La start-up toulousaine Authentic Material collecte, broie et façonne les cornes de vache pour en faire des manches de couteau, bijoux, etc. — Authentic Material

La plupart du temps, elles finissent incinérées avec les carcasses des animaux. Mais grâce à Authentic Material, les cornes de vache et zébus mises au rebut vont désormais avoir une seconde vie.

Créée en avril, la start-up toulousaine s’est spécialisée dans leur recyclage, transformant cette matière organique en produit haut de gamme, que ce soit des manches de couteau, des branches de lunettes ou encore des bijoux.

Produit 100 % local, technologie exportable

« Les cornes que nous collectons auprès des abattoirs, équarrisseurs et engraisseurs sont broyées, puis mises en forme grâce à la technique du pressage à chaud, une méthode dérivée de la métallurgie des poudres », explique son fondateur, Vincent Menny ingénieur de formation qui a installé ses locaux au sein du Centre d’élaboration de matériaux et d’études structurales du CNRS.

Et c’est bien là la nouveauté. Jusqu’à présent les artisans et industriels utilisaient de la matière brute. Authentic Material leur fournit des matériaux prêts à monter et industrialisables.
________________
* _CONSIGNE 1_: Dans l'extrait sur Authentic Material, reformulez sous forme de liste le paragraphe commençant par « Les cornes que nous collectons » en conservant ses faits essentiels.
* _CONSIGNE 2_:
Répondez à ces questions d'après l'extrait sur Authentic Material :
(a) Que deviennent la plupart du temps les cornes de vache et de zébu mises au rebut ?
(b) En quel mois la start-up a-t-elle été créée ?
(c) Quel type de matière les artisans et industriels utilisaient-ils jusqu'à présent ?
* _CONSIGNE 3_: Reprenez l'extrait sur Authentic Material à la suite de sa dernière phrase et poursuivez-le.

* _DONNÉES EXTRAITES_:
________________
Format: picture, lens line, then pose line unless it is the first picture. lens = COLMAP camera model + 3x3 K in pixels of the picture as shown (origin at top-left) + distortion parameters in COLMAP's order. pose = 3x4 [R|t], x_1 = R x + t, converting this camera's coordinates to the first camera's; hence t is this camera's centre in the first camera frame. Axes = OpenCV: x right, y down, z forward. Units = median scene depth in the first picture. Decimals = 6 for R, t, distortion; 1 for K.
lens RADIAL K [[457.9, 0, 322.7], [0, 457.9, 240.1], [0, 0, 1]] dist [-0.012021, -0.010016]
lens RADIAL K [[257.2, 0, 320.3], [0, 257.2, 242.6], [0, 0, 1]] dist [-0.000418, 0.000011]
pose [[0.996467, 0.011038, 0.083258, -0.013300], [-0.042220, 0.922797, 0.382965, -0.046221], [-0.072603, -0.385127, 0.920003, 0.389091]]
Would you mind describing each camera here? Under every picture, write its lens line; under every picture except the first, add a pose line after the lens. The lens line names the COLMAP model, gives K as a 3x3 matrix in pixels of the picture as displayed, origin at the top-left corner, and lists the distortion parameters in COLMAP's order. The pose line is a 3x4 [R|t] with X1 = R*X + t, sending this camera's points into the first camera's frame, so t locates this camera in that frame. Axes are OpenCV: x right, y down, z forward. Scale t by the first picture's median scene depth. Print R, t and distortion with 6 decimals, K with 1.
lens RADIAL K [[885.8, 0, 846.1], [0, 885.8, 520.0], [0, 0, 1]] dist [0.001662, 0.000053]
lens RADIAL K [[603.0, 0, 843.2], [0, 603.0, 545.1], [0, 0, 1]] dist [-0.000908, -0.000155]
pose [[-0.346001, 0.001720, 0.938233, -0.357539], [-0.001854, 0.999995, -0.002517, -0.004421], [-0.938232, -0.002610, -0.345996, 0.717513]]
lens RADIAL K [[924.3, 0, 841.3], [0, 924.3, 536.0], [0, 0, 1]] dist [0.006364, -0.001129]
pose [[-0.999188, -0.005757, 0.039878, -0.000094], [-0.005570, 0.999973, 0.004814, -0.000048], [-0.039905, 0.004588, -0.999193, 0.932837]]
________________
* _RÉPONSE 1_:
- Les cornes sont collectées auprès des abattoirs, des équarrisseurs et des engraisseurs.
- Elles sont broyées.
- Elles sont mises en forme par pressage à chaud, une méthode dérivée de la métallurgie des poudres.
- Le fondateur est Vincent Menny, ingénieur de formation.
- Les locaux sont installés au sein du Centre d'élaboration de matériaux et d'études structurales du CNRS.

* _RÉPONSE 2_:
(a) Elles finissent incinérées avec les carcasses des animaux.
(b) En avril.
(c) De la matière brute.

* _RÉPONSE 3_:
Au-delà de l’aspect environnemental, cette technologie a l’avantage de structurer la filière d’approvisionnement en France. A l’heure actuelle, les cornes proviennent majoritairement d’Inde ou de Madagascar. Et les artisans et industriels qui l’utilisent ne prélèvent que 10 à 15 % de matière brute. « Nous nous sommes focalisés sur les 85 % qui partent à la poubelle et que nous réduisons en poudre », explique Vincent Menny.

Plusieurs débouchés possibles

Après avoir fait le tour des abattoirs et équarrisseurs, il sait que le gisement français est évalué à 20 tonnes par trimestre. Une fois récupérées, reste ensuite à laver ces cornes, les broyer et les façonner. Aujourd’hui, le job de la start-up consiste à trouver des débouchés. Après avoir enregistré une commande de 600 manches de couteau auprès de la Forge de Laguiole, elle a des pistes auprès de bijoutiers, mais pas seulement.

L’idée germe chez les trois membres de la start-up d’explorer le secteur de la marqueterie par exemple ou encore d’exporter leur technologie hors des frontières de l’Hexagone. Et de l’appliquer à d’autres matières organiques, comme la nacre par exemple.